L’artiste Marc Séguin propose son regard unique sur l’actualité et sur le monde

Une route de campagne. Un pick-up avec un voyage de foin traverse un village et passe devant des femmes qui font du piquetage devant une école. Le gars dans le truck klaxonne, fait un signe de la main et lève un pouce.

Une autre grosse semaine de réalités qui fait un peu mal aux tripes et qui enchaîne d’autres raisons infinies de s’indigner. Ici et là une victoire du CH ou des Alouettes devient une bouée ; c’est dire la détresse ou l’importance de ventiler. Parfois une partie de cartes avec les enfants, ou de vieux jeux de table et de société dans les soirées sombres de novembre.

J’adore le jeu de Serpents et échelles. Le serpent de la case 98, qui fait descendre jusqu’au 13, fait mal. Si près du but, on se dit, exalté par une idée de victoire. Résigné, on relance le dé et on tente de remonter et on souhaite le 23 et son échelle qui nous ramène au 82. Les probabilités font en sorte que quelqu’un arrivera toujours par atteindre le 100 et gagner. C’est merveilleux comme idée, non ? À un moment donné, après les chutes et les reculs, on va finir par remonter, on se dit. Et on doit parfois se le répéter à voix haute. C’est aussi un jeu de société qui, étrangement, peut se jouer seul.

En ce moment, les coups de dé semblent tous aboutir sur les serpents, mais c’est comme ça. Politiciens, politiciennes, employés du secteur public, la chute des médias, de la culture, et à peu près tout ce qui respire d’humanité a pogné une « shire » ces derniers mois.

Après la pluie, le beau temps, dit l’adage. Les récoltes de foin ont été catastrophiques cette année. Mauvais temps. Alors on roule sur celui de l’année précédente. Et quand il en manque, je vais en chercher chez un producteur dans un rang du canton.

J’adore de novembre ses décorations de Noël qui apparaissent dans la nuit ici et là, comme pour égayer les ténèbres ambiantes. Des rennes, des bonshommes de neige, des pères Noël, des arbres et des maisons ceinturés de lumières multicolores. Il y a dans ces gestes simples une immense confiance en une suite et une sorte d’idée de beauté. Comme pour envoyer chier un peu la noirceur. Et les bandes de patinoires extérieures qui se déploient. On pourra patiner et jouer dehors au plus creux de l’hiver. Yé. L’avenir sera radieux.

On finit par sourire, et rouler des yeux, chaque fois que les dés font prendre une débarque. Mais c’est un jeu, on s’entend. Comme à peu près tout le reste. On relance en se disant que ça ira mieux. La puck va finir par rouler de notre bord.

PHOTO ALAIN ROBERGE, ARCHIVES LA PRESSE

Des grévistes du monde de l’éducation ont fait du piquetage à Montréal, au début du mois.

Encore des grèves cette semaine.

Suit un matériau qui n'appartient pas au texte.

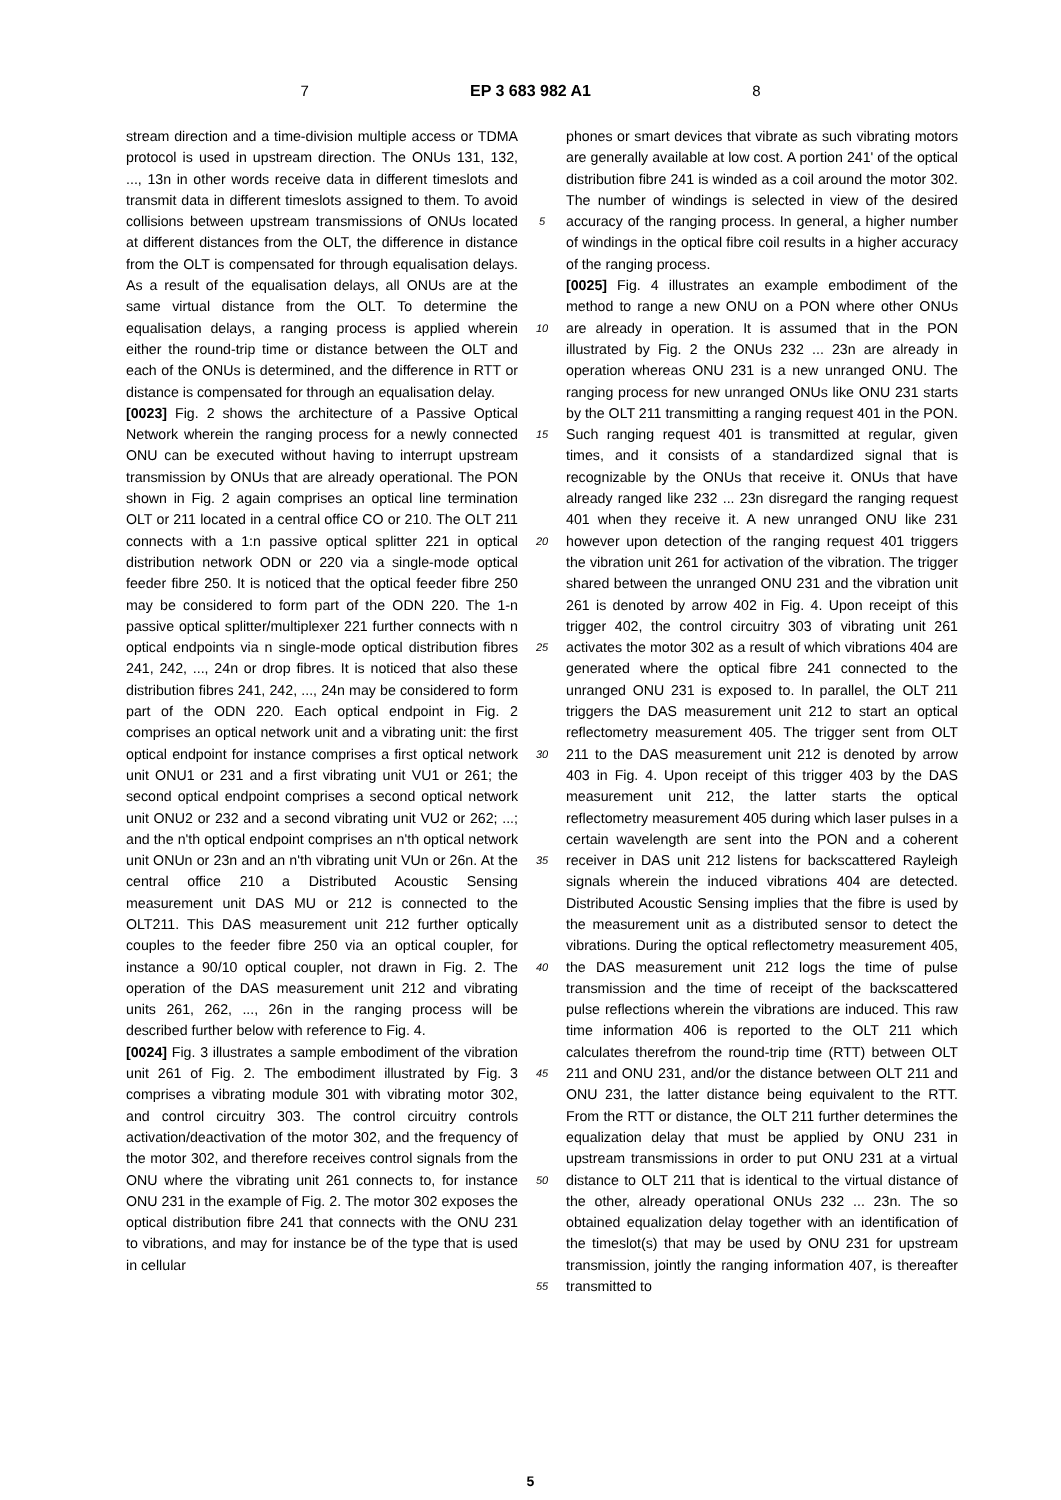7 EP 3 683 982 A1 8
stream direction and a time-division multiple access or TDMA protocol is used in upstream direction. The ONUs 131, 132, ..., 13n in other words receive data in different timeslots and transmit data in different timeslots assigned to them. To avoid collisions between upstream transmissions of ONUs located at different distances from the OLT, the difference in distance from the OLT is compensated for through equalisation delays. As a result of the equalisation delays, all ONUs are at the same virtual distance from the OLT. To determine the equalisation delays, a ranging process is applied wherein either the round-trip time or distance between the OLT and each of the ONUs is determined, and the difference in RTT or distance is compensated for through an equalisation delay.
[0023] Fig. 2 shows the architecture of a Passive Optical Network wherein the ranging process for a newly connected ONU can be executed without having to interrupt upstream transmission by ONUs that are already operational. The PON shown in Fig. 2 again comprises an optical line termination OLT or 211 located in a central office CO or 210. The OLT 211 connects with a 1:n passive optical splitter 221 in optical distribution network ODN or 220 via a single-mode optical feeder fibre 250. It is noticed that the optical feeder fibre 250 may be considered to form part of the ODN 220. The 1-n passive optical splitter/multiplexer 221 further connects with n optical endpoints via n single-mode optical distribution fibres 241, 242, ..., 24n or drop fibres. It is noticed that also these distribution fibres 241, 242, ..., 24n may be considered to form part of the ODN 220. Each optical endpoint in Fig. 2 comprises an optical network unit and a vibrating unit: the first optical endpoint for instance comprises a first optical network unit ONU1 or 231 and a first vibrating unit VU1 or 261; the second optical endpoint comprises a second optical network unit ONU2 or 232 and a second vibrating unit VU2 or 262; ...; and the n'th optical endpoint comprises an n'th optical network unit ONUn or 23n and an n'th vibrating unit VUn or 26n. At the central office 210 a Distributed Acoustic Sensing measurement unit DAS MU or 212 is connected to the OLT211. This DAS measurement unit 212 further optically couples to the feeder fibre 250 via an optical coupler, for instance a 90/10 optical coupler, not drawn in Fig. 2. The operation of the DAS measurement unit 212 and vibrating units 261, 262, ..., 26n in the ranging process will be described further below with reference to Fig. 4.
[0024] Fig. 3 illustrates a sample embodiment of the vibration unit 261 of Fig. 2. The embodiment illustrated by Fig. 3 comprises a vibrating module 301 with vibrating motor 302, and control circuitry 303. The control circuitry controls activation/deactivation of the motor 302, and the frequency of the motor 302, and therefore receives control signals from the ONU where the vibrating unit 261 connects to, for instance ONU 231 in the example of Fig. 2. The motor 302 exposes the optical distribution fibre 241 that connects with the ONU 231 to vibrations, and may for instance be of the type that is used in cellular
5
10
15
20
25
30
35
40
45
50
55
phones or smart devices that vibrate as such vibrating motors are generally available at low cost. A portion 241' of the optical distribution fibre 241 is winded as a coil around the motor 302. The number of windings is selected in view of the desired accuracy of the ranging process. In general, a higher number of windings in the optical fibre coil results in a higher accuracy of the ranging process.
[0025] Fig. 4 illustrates an example embodiment of the method to range a new ONU on a PON where other ONUs are already in operation. It is assumed that in the PON illustrated by Fig. 2 the ONUs 232 ... 23n are already in operation whereas ONU 231 is a new unranged ONU. The ranging process for new unranged ONUs like ONU 231 starts by the OLT 211 transmitting a ranging request 401 in the PON. Such ranging request 401 is transmitted at regular, given times, and it consists of a standardized signal that is recognizable by the ONUs that receive it. ONUs that have already ranged like 232 ... 23n disregard the ranging request 401 when they receive it. A new unranged ONU like 231 however upon detection of the ranging request 401 triggers the vibration unit 261 for activation of the vibration. The trigger shared between the unranged ONU 231 and the vibration unit 261 is denoted by arrow 402 in Fig. 4. Upon receipt of this trigger 402, the control circuitry 303 of vibrating unit 261 activates the motor 302 as a result of which vibrations 404 are generated where the optical fibre 241 connected to the unranged ONU 231 is exposed to. In parallel, the OLT 211 triggers the DAS measurement unit 212 to start an optical reflectometry measurement 405. The trigger sent from OLT 211 to the DAS measurement unit 212 is denoted by arrow 403 in Fig. 4. Upon receipt of this trigger 403 by the DAS measurement unit 212, the latter starts the optical reflectometry measurement 405 during which laser pulses in a certain wavelength are sent into the PON and a coherent receiver in DAS unit 212 listens for backscattered Rayleigh signals wherein the induced vibrations 404 are detected. Distributed Acoustic Sensing implies that the fibre is used by the measurement unit as a distributed sensor to detect the vibrations. During the optical reflectometry measurement 405, the DAS measurement unit 212 logs the time of pulse transmission and the time of receipt of the backscattered pulse reflections wherein the vibrations are induced. This raw time information 406 is reported to the OLT 211 which calculates therefrom the round-trip time (RTT) between OLT 211 and ONU 231, and/or the distance between OLT 211 and ONU 231, the latter distance being equivalent to the RTT. From the RTT or distance, the OLT 211 further determines the equalization delay that must be applied by ONU 231 in upstream transmissions in order to put ONU 231 at a virtual distance to OLT 211 that is identical to the virtual distance of the other, already operational ONUs 232 ... 23n. The so obtained equalization delay together with an identification of the timeslot(s) that may be used by ONU 231 for upstream transmission, jointly the ranging information 407, is thereafter transmitted to
5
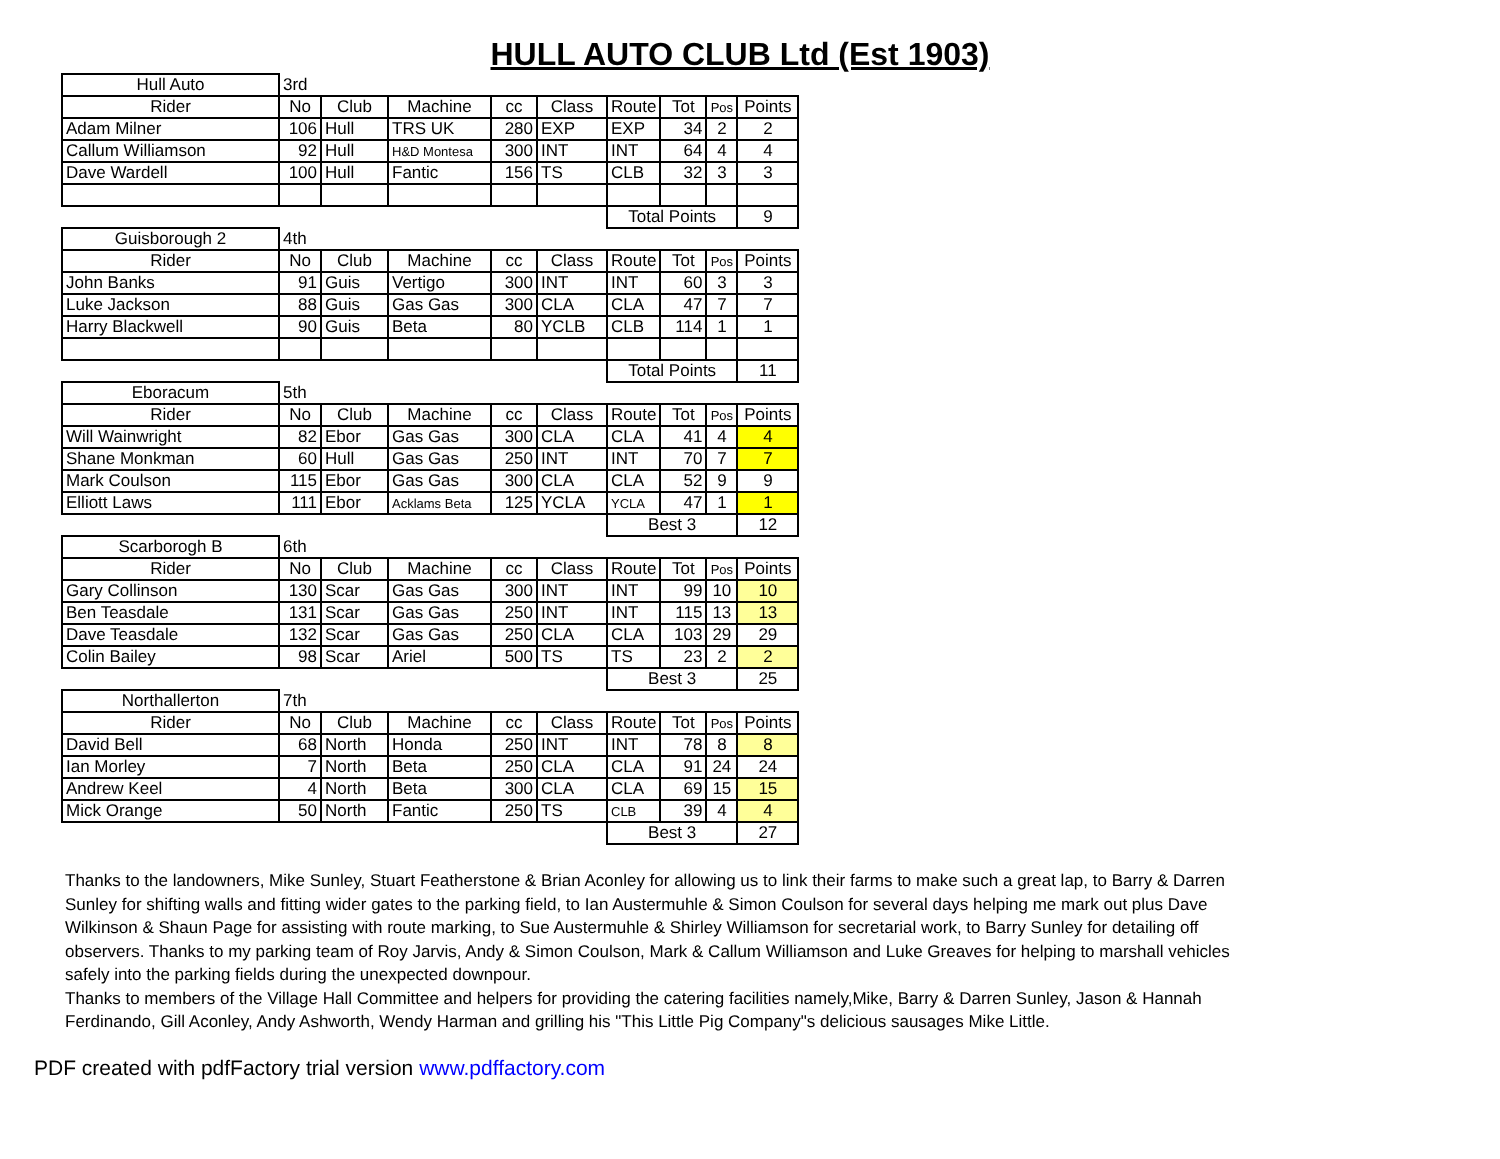HULL AUTO CLUB Ltd (Est 1903)
| Hull Auto | 3rd | | | | | | | | |
| Rider | No | Club | Machine | cc | Class | Route | Tot | Pos | Points |
| Adam Milner | 106 | Hull | TRS UK | 280 | EXP | EXP | 34 | 2 | 2 |
| Callum Williamson | 92 | Hull | H&D Montesa | 300 | INT | INT | 64 | 4 | 4 |
| Dave Wardell | 100 | Hull | Fantic | 156 | TS | CLB | 32 | 3 | 3 |
| | | | | | | Total Points | | | 9 |
| Guisborough 2 | 4th | | | | | | | | |
| Rider | No | Club | Machine | cc | Class | Route | Tot | Pos | Points |
| John Banks | 91 | Guis | Vertigo | 300 | INT | INT | 60 | 3 | 3 |
| Luke Jackson | 88 | Guis | Gas Gas | 300 | CLA | CLA | 47 | 7 | 7 |
| Harry Blackwell | 90 | Guis | Beta | 80 | YCLB | CLB | 114 | 1 | 1 |
| | | | | | | Total Points | | | 11 |
| Eboracum | 5th | | | | | | | | |
| Rider | No | Club | Machine | cc | Class | Route | Tot | Pos | Points |
| Will Wainwright | 82 | Ebor | Gas Gas | 300 | CLA | CLA | 41 | 4 | 4 |
| Shane Monkman | 60 | Hull | Gas Gas | 250 | INT | INT | 70 | 7 | 7 |
| Mark Coulson | 115 | Ebor | Gas Gas | 300 | CLA | CLA | 52 | 9 | 9 |
| Elliott Laws | 111 | Ebor | Acklams Beta | 125 | YCLA | YCLA | 47 | 1 | 1 |
| | | | | | | Best 3 | | | 12 |
| Scarborogh B | 6th | | | | | | | | |
| Rider | No | Club | Machine | cc | Class | Route | Tot | Pos | Points |
| Gary Collinson | 130 | Scar | Gas Gas | 300 | INT | INT | 99 | 10 | 10 |
| Ben Teasdale | 131 | Scar | Gas Gas | 250 | INT | INT | 115 | 13 | 13 |
| Dave Teasdale | 132 | Scar | Gas Gas | 250 | CLA | CLA | 103 | 29 | 29 |
| Colin Bailey | 98 | Scar | Ariel | 500 | TS | TS | 23 | 2 | 2 |
| | | | | | | Best 3 | | | 25 |
| Northallerton | 7th | | | | | | | | |
| Rider | No | Club | Machine | cc | Class | Route | Tot | Pos | Points |
| David Bell | 68 | North | Honda | 250 | INT | INT | 78 | 8 | 8 |
| Ian Morley | 7 | North | Beta | 250 | CLA | CLA | 91 | 24 | 24 |
| Andrew Keel | 4 | North | Beta | 300 | CLA | CLA | 69 | 15 | 15 |
| Mick Orange | 50 | North | Fantic | 250 | TS | CLB | 39 | 4 | 4 |
| | | | | | | Best 3 | | | 27 |
Thanks to the landowners, Mike Sunley, Stuart Featherstone & Brian Aconley for allowing us to link their farms to make such a great lap, to Barry & Darren Sunley for shifting walls and fitting wider gates to the parking field, to Ian Austermuhle & Simon Coulson for several days helping me mark out plus Dave Wilkinson & Shaun Page for assisting with route marking, to Sue Austermuhle & Shirley Williamson for secretarial work, to Barry Sunley for detailing off observers. Thanks to my parking team of Roy Jarvis, Andy & Simon Coulson, Mark & Callum Williamson and Luke Greaves for helping to marshall vehicles safely into the parking fields during the unexpected downpour.
Thanks to members of the Village Hall Committee and helpers for providing the catering facilities namely,Mike, Barry & Darren Sunley, Jason & Hannah Ferdinando, Gill Aconley, Andy Ashworth, Wendy Harman and grilling his "This Little Pig Company"s delicious sausages Mike Little.
PDF created with pdfFactory trial version www.pdffactory.com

La rumeur veut que l’opinion publique soit favorable à ces débrayages. Et ça réjouit. Non pas par opposition au gouvernement en place, mais parce que parfois, il y a un peu de lousse dans nos valeurs et ça fait du bien de prendre le temps de les resserrer. Il est si facile de se perdre dans les formes de narcissismes et de gratification immédiate. Et on finit par chercher un peu ses valeurs à tâtons. L’indignation, quoiqu’utile, a aussi des limites.

En levant une main d’approbation aux femmes et enseignantes qui manifestaient l’autre matin au village, j’ai compris, l’instant d’une seconde, que certaines valeurs valent la peine d’être défendues.

Mes quatre enfants sont passés là dans cette petite école de village, entre leurs mains et leur bienveillance. Si une grande partie de l’éducation revient aux parents, les enseignantes et les techniciennes et techniciens en éducation spécialisée (TES) ont aussi un rôle immense, souvent négligé ou tenu pour acquis.

Dominique, Julie, Vicky, Sonia, Julie encore, Laurence, Ken, Nancy, Elena, Caroline, Catherine, Stéphanie, Pénélope, Isabelle, Audrey… j’ignore si vos demandes salariales et conditions de travail seront exaucées et améliorées. Et je sais que ce mot ne paiera pas le loyer ni l’épicerie, mais ceci : merci.

La musique de Noël a commencé à jouer le 10 novembre cette année dans mon pick-up. Et cette semaine, je vais jouer avec les dés et monter dans la grande échelle coulissante de 28 pieds et installerai des lumières dans un érable, au bout de mes bras.